Your task => Nothing but the lines below from the one containing "right ankle: (1342, 492)" through the one containing "left shoulder: (649, 548)" should appear in the answer, exact and without pictures.

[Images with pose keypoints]
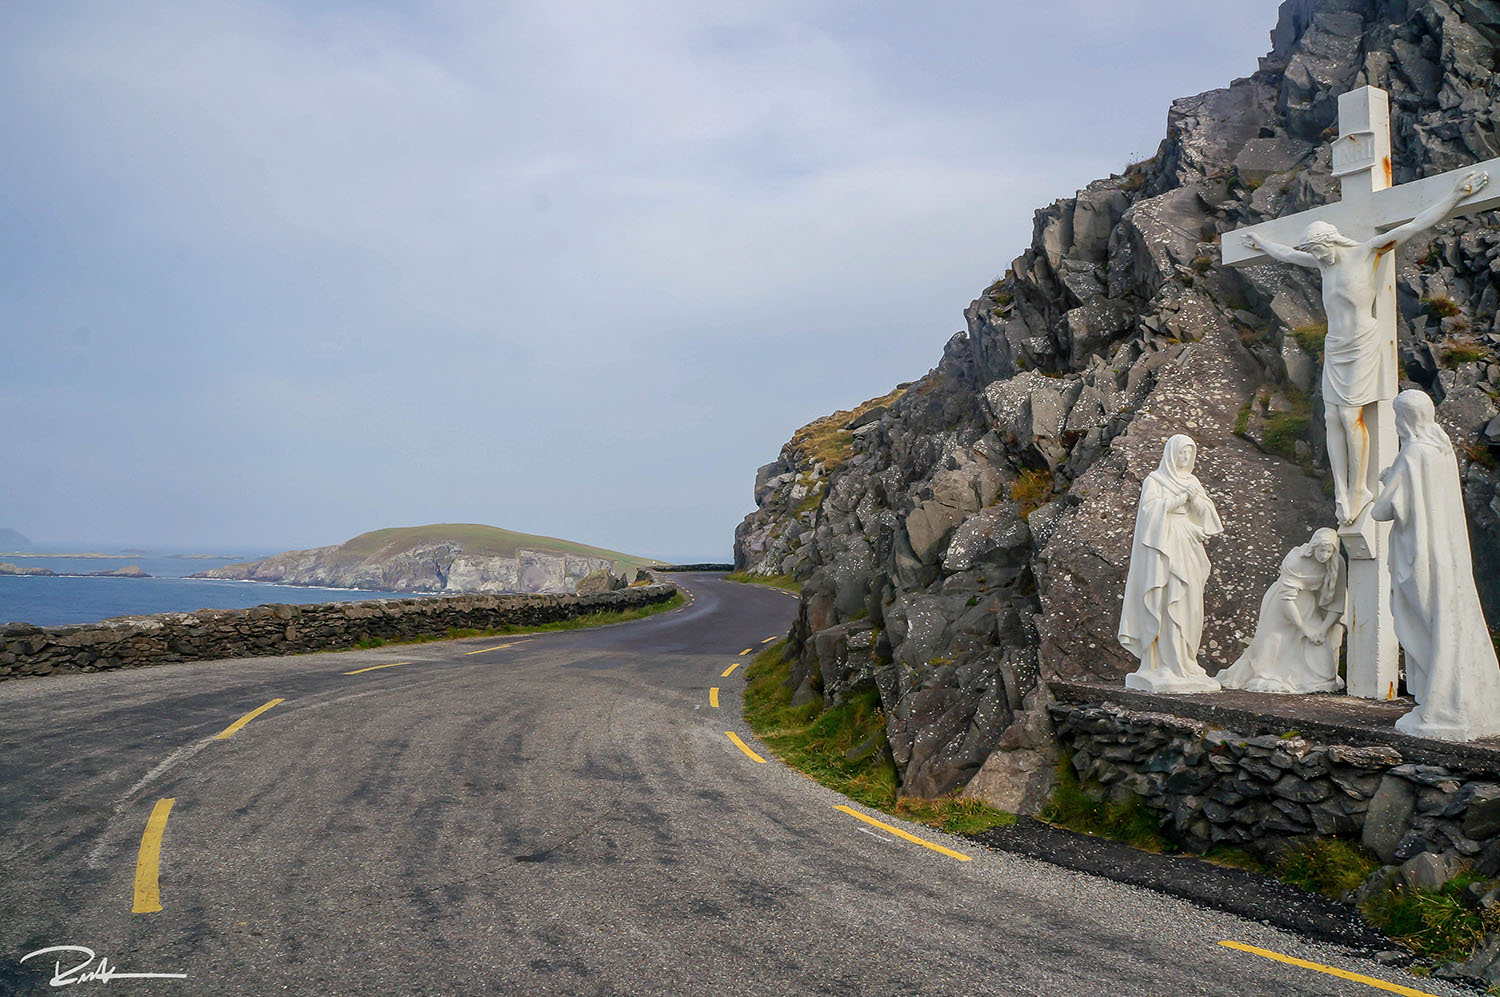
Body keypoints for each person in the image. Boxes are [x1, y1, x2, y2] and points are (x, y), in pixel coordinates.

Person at [1244, 170, 1489, 525]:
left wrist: (1454, 195)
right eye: (1312, 252)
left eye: (1319, 250)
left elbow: (1414, 225)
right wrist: (1261, 244)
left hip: (1361, 344)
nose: (1317, 257)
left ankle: (1358, 488)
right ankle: (1342, 492)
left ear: (1332, 242)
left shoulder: (1366, 252)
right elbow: (1285, 254)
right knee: (1331, 417)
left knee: (1348, 416)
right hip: (1336, 345)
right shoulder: (1322, 265)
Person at [1371, 389, 1500, 740]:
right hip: (1446, 557)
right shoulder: (1441, 449)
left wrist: (1386, 482)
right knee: (1449, 621)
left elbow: (1381, 511)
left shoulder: (1412, 454)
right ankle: (1468, 702)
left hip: (1417, 557)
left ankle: (1441, 704)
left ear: (1405, 418)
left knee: (1423, 627)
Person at [1118, 435, 1223, 694]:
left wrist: (1196, 500)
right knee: (1167, 600)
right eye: (1181, 453)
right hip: (1164, 547)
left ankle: (1186, 659)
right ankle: (1164, 662)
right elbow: (1149, 514)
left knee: (1190, 602)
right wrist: (1178, 499)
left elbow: (1208, 516)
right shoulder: (1155, 481)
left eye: (1190, 454)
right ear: (1171, 454)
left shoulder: (1193, 481)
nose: (1185, 459)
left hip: (1188, 544)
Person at [1217, 528, 1345, 694]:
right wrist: (1305, 628)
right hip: (1283, 606)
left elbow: (1337, 602)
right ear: (1313, 547)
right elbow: (1287, 599)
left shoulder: (1336, 563)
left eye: (1329, 551)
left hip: (1310, 606)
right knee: (1276, 643)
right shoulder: (1295, 559)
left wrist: (1321, 629)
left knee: (1323, 665)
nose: (1324, 555)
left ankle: (1306, 680)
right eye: (1321, 550)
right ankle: (1270, 676)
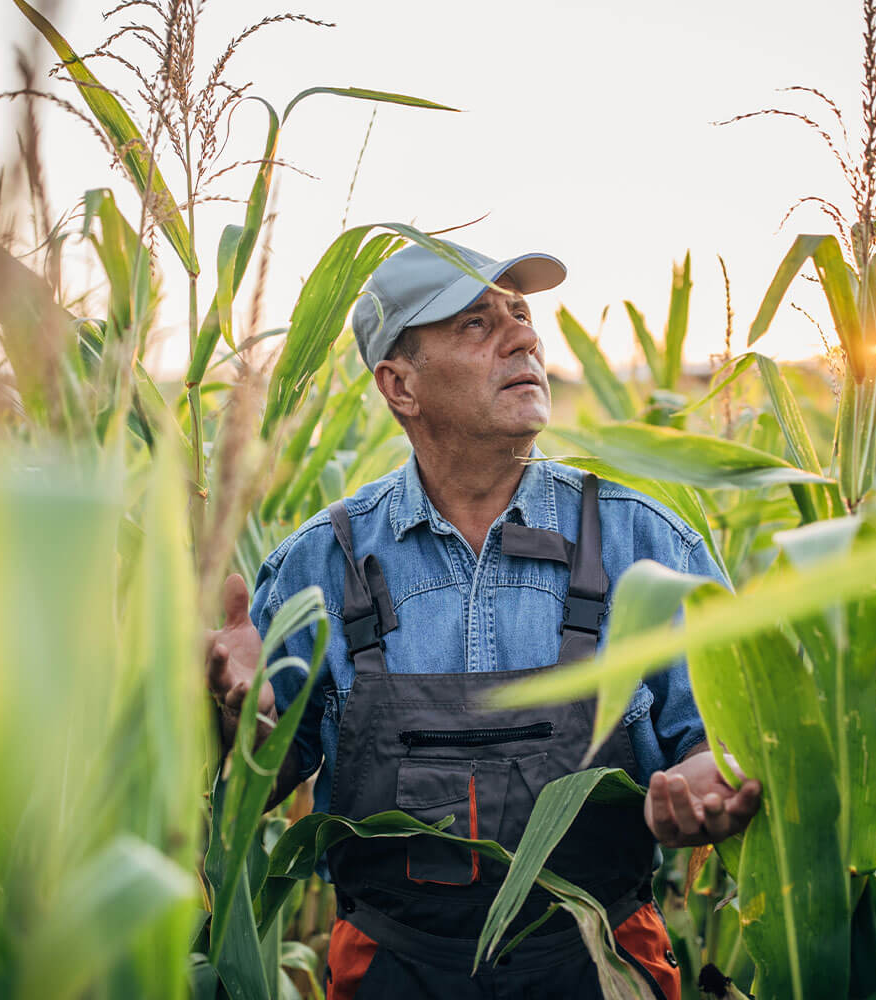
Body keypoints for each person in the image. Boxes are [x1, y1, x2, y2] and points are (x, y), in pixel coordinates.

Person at [206, 240, 761, 1000]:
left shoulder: (649, 548)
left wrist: (709, 781)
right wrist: (237, 723)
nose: (524, 337)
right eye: (474, 323)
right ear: (400, 385)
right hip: (389, 975)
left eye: (521, 314)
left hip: (602, 969)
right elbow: (251, 787)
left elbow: (732, 738)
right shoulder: (319, 568)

Exercise output =>
right ankle: (1342, 492)
left ear: (1332, 242)
left shoulder: (1366, 252)
right elbow: (1285, 254)
right knee: (1331, 417)
left knee: (1348, 416)
right hip: (1336, 345)
right shoulder: (1322, 265)
Person at [1371, 389, 1500, 740]:
right hip: (1446, 557)
right shoulder: (1441, 449)
left wrist: (1386, 482)
right knee: (1449, 621)
left elbow: (1381, 511)
left shoulder: (1412, 454)
right ankle: (1468, 702)
left hip: (1417, 557)
left ankle: (1441, 704)
left ear: (1405, 418)
left knee: (1423, 627)
Person at [1118, 435, 1223, 694]:
left wrist: (1196, 500)
right knee: (1167, 600)
right eye: (1181, 453)
right hip: (1164, 547)
left ankle: (1186, 659)
right ankle: (1164, 662)
right elbow: (1149, 514)
left knee: (1190, 602)
right wrist: (1178, 499)
left elbow: (1208, 516)
right shoulder: (1155, 481)
left eye: (1190, 454)
right ear: (1171, 454)
left shoulder: (1193, 481)
nose: (1185, 459)
left hip: (1188, 544)
Person at [1217, 528, 1345, 694]:
right wrist: (1305, 628)
right hip: (1283, 606)
left elbow: (1337, 602)
right ear: (1313, 547)
right elbow: (1287, 599)
left shoulder: (1336, 563)
left eye: (1329, 551)
left hip: (1310, 606)
right knee: (1276, 643)
right shoulder: (1295, 559)
left wrist: (1321, 629)
left knee: (1323, 665)
nose: (1324, 555)
left ankle: (1306, 680)
right eye: (1321, 550)
right ankle: (1270, 676)
Body keypoints for each person in the image. Boxes are [x1, y1, x2, y2] and points are (x, y), in pixel coordinates.

Person at [206, 240, 761, 1000]:
left shoulder: (649, 548)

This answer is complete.